West Java

Bandung City

Love Engine | Friday, 05 December 2014 - 22:45:55 WIB | be read: 4187 reader

Gedung Sate

After the bottle-green hills of Cibondas and the Puncak Pass, the sprawling bulk of Bandung hits you like a baseball bat across the back of the head. Once the ‘Paris of Java', the city is now a throng of congested, polluted streets and endless suburbs, and any romantic notions of colonial glamour have long disappeared. This is one of Indonesia’s megacities (the Bandung conurbation is home to over seven million people) and West Java’s capital, and it likes everyone to know it.
 
But not everything has gone to pot. Among the shopping malls and business hotels you’ll find a dynamic, major city that’s on the move.
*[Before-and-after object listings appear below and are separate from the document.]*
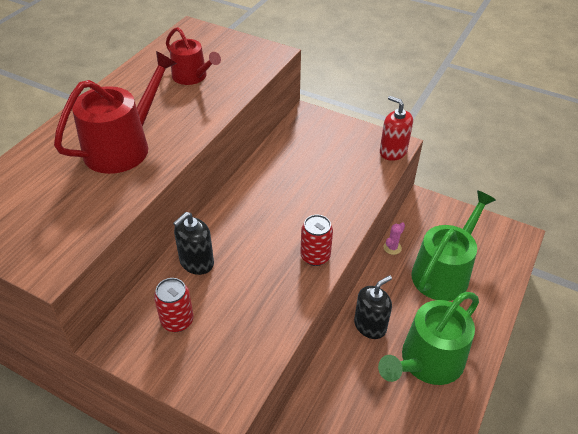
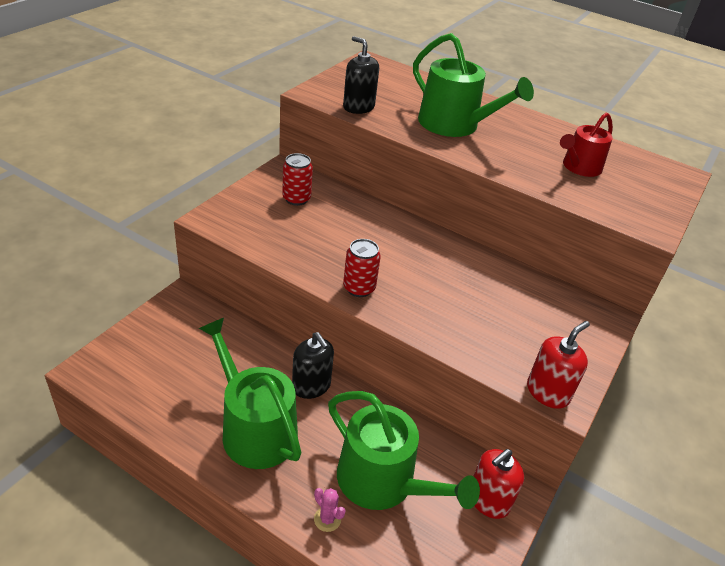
camera: 90 degrees right, 5 degrees down
red watering can [54,51,177,174] -> green watering can [413,33,534,137]
black soap dispenser [173,212,214,275] -> black soap dispenser moved to [343,36,379,114]
pink cactus [384,222,405,255] -> pink cactus moved to [314,488,346,532]
none -> red soap dispenser [474,449,524,519]

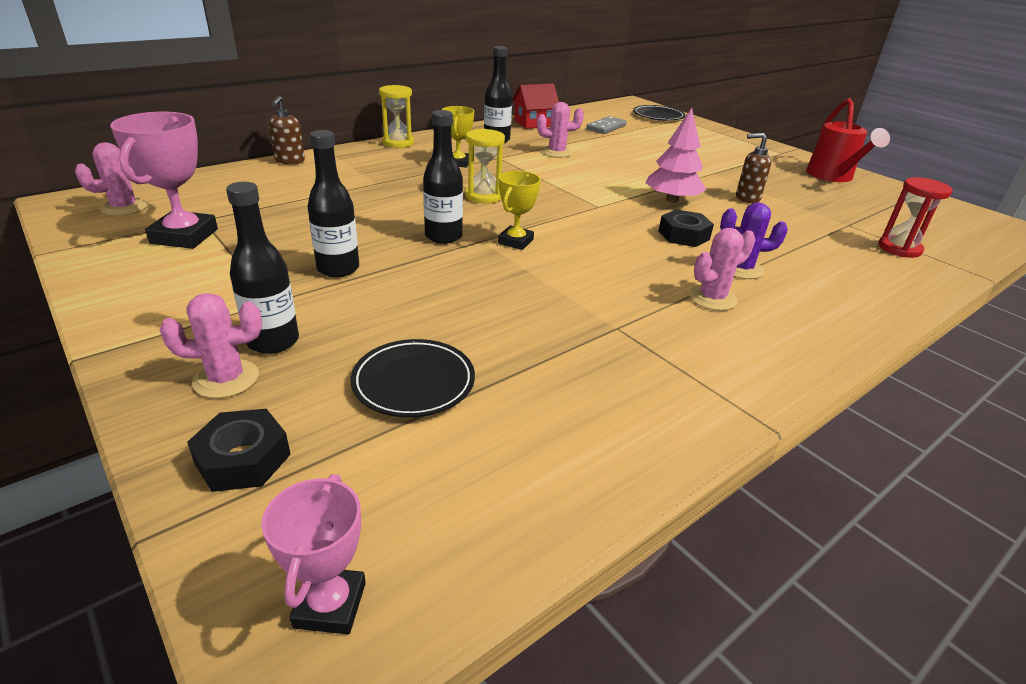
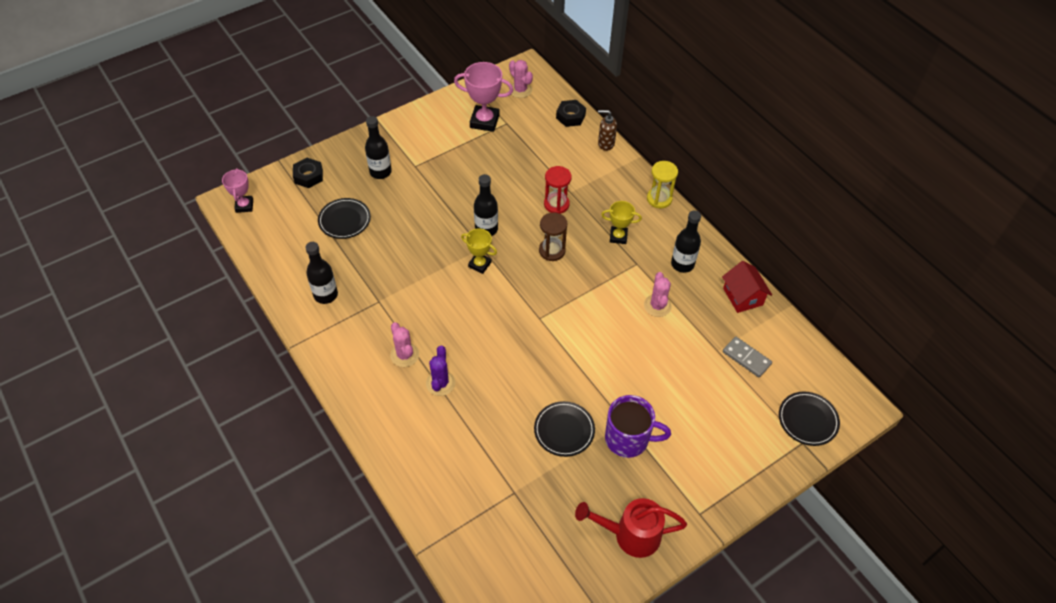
camera: 95 degrees right, 20 degrees up
pink cactus [160,293,262,398] -> none
pink trophy [261,474,366,634] -> pink trophy turned 75 degrees clockwise [222,168,253,213]
black bottle [308,130,359,277] -> black bottle moved to [305,242,338,304]
yellow hourglass [465,129,505,204] -> brown hourglass [539,212,567,261]
pink tree [646,108,706,203] -> none
black nut [659,209,714,247] -> black nut moved to [556,100,586,127]
brown soap dispenser [736,133,772,204] -> black plate [534,401,595,457]
red hourglass [879,177,952,258] -> red hourglass moved to [544,166,572,214]
none -> purple mug [605,395,671,458]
It attracts workers, intellectuals and students from across the archipelago, and its industries, restaurants and cafes throb with life. Today, grandiose art deco buildings, heaving market stalls, becak and multiplexes jostle for space in the city.
 
Bandung was originally established in the late 19th century as a colonial garrison town, but it rapidly acquired importance as a commercial and educational centre. Because of its pleasant climate – it stands at 750m above sea level – the Dutch even had plans to make it the capital prior to WWII. The city’s most notable entry in the history books was as host of the Asia-Africa conference in 1955. The main attraction of Bandung is its proximity to sights: high volcanic peaks, hot springs and enormous tea plantations are all easy day trips from the city.
 
Orientation
Bandung spreads out over the northern foothills of a huge plateau surrounded by high mountain ridges. The main part of the city lies south of the train line, and is centred on Jl Asia Afrika and the alun-alun (main public square). Along Jl Asia Afrika are the tourist office, post office, banks and some fine art deco hotels. Jl Braga just north of here has a strip of bars and cafes. In colonial times, the train tracks divided the riff-raff in the south from the Dutch city in the north, and the social divide still rings true. The genteel tree-lined streets and upmarket residential areas in the north harbour most of Bandung’s cosmopolitan restaurants (and the key student area around Jeans St) and are bordered by the hills of Dago.